JOB ITEM: What lines in the data below mention the string "ایرانی"? Copy them out.

INPUT DATA:
+-------+
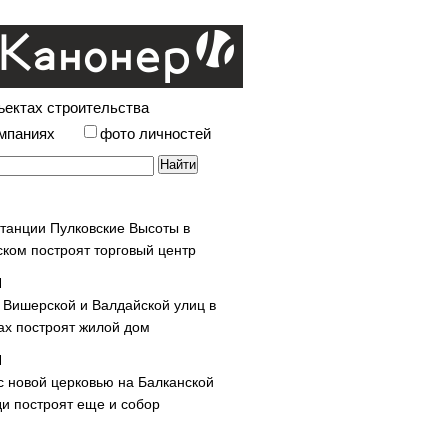
ъектах строительства
омпаниях
фото личностей
станции Пулковские Высоты в
ском построят торговый центр
у Вишерской и Валдайской улиц в
х построят жилой дом
с новой церковью на Балканской
и построят еще и собор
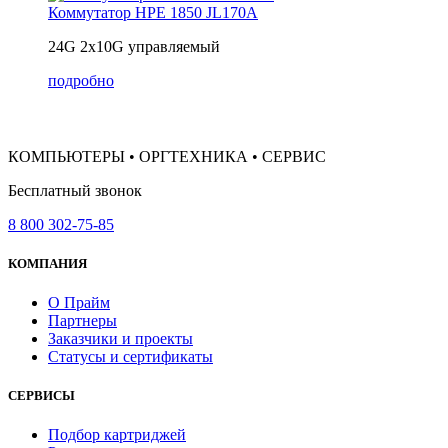
Коммутатор HPE 1850 JL170A
24G 2x10G управляемый
подробно
КОМПЬЮТЕРЫ • ОРГТЕХНИКА • СЕРВИС
Бесплатный звонок
8 800 302-75-85
КОМПАНИЯ
О Прайм
Партнеры
Заказчики и проекты
Статусы и сертификаты
СЕРВИСЫ
Подбор картриджей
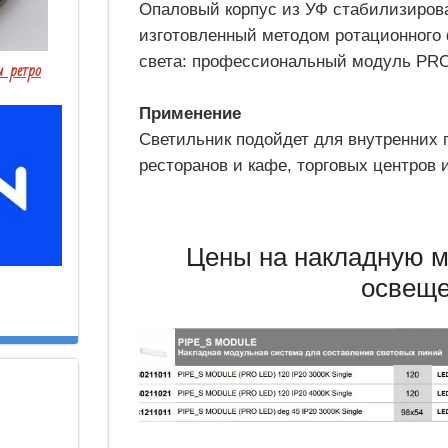
Опаловый корпус из УФ стабилизиров
изготовленный методом ротационного 
света: профессиональный модуль PR
 ретро
Применение
Светильник подойдет для внутренних 
ресторанов и кафе, торговых центров 
Цены на накладную 
освещ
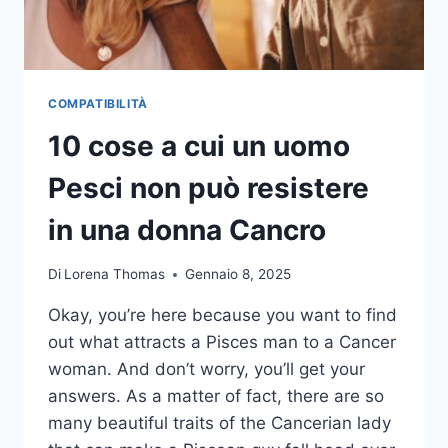
COMPATIBILITÀ
10 cose a cui un uomo
Pesci non può resistere
in una donna Cancro
Di
Lorena Thomas
Gennaio 8, 2025
Okay, you’re here because you want to find
out what attracts a Pisces man to a Cancer
woman. And don’t worry, you’ll get your
answers. As a matter of fact, there are so
many beautiful traits of the Cancerian lady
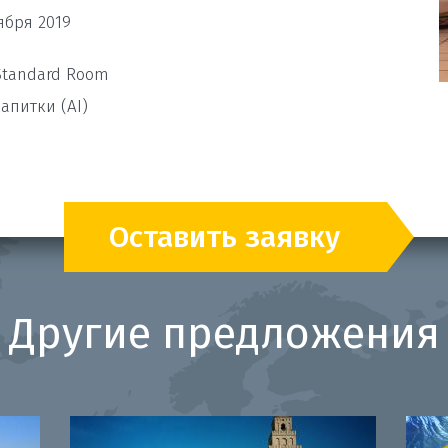
ября 2019
Standard Room
апитки (AI)
Оставить заявку
Другие предложения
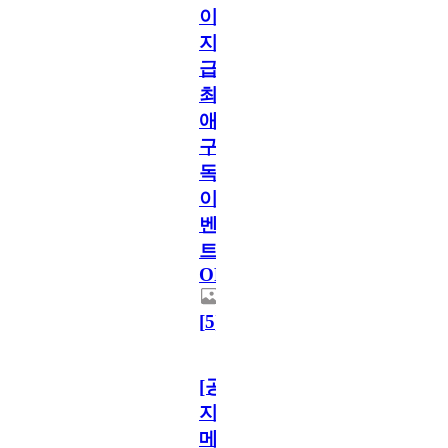
이
지
급!
최
애
구
독
이
벤
트
OPEN!
[
5
]
[공
지]
메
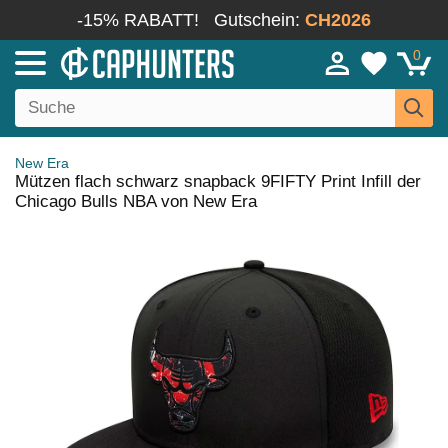
-15% RABATT!
Gutschein:
CH2026
0
New Era
Mützen flach schwarz snapback 9FIFTY Print Infill der
Chicago Bulls NBA von New Era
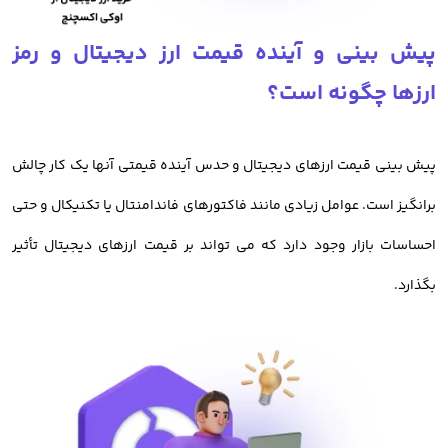
برای کاربران خود فعال کرده است. هم اکنون معامله گران ایرانی میتوانند
پیش بینی و آینده قیمت ارز دیجیتال و رمز
با کارمزد کم معامله خود را در اوکی اکسچنج انجام داده و از امکانات این
ارزها چگونه است؟
صرافی بهره مند شوند.
خرید ارز دیجیتال از صرافی اوکی اکسچنج
پیش بینی قیمت ارزهای دیجیتال و حدس آینده قیمتی آنها یک کار چالش
برانگیز است. عوامل زیادی مانند فاکتورهای فاندامنتال یا تکنیکال و حتی
قبل از بررسی
آموزش خرید ارز دیجیتال
باید بدانیم، معامله رمز ارزها و
احساسات بازار وجود دارد که می تواند بر قیمت ارزهای دیجیتال تأثیر
فروش و خرید ارزهای دیجیتال در صرافی اوکی اکسچنج دارای مزیت های
بگذارد.
بسیاری در میان صرافی های ایرانی است.
خرید رمز ارز از اوکی اکسچنج، امن ترین روش معامله ارزدیجیتال در ایران
است.
امنیت
صرافی معتبر ارز دیجیتال اوکی اکسچنج
، باعث شده تا کاربران با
+-------+
RESULT OF THE TASK:
برای کاربران خود فعال کرده است. هم اکنون معامله گران ایرانی میتوانند
بسیاری در میان صرافی های ایرانی است.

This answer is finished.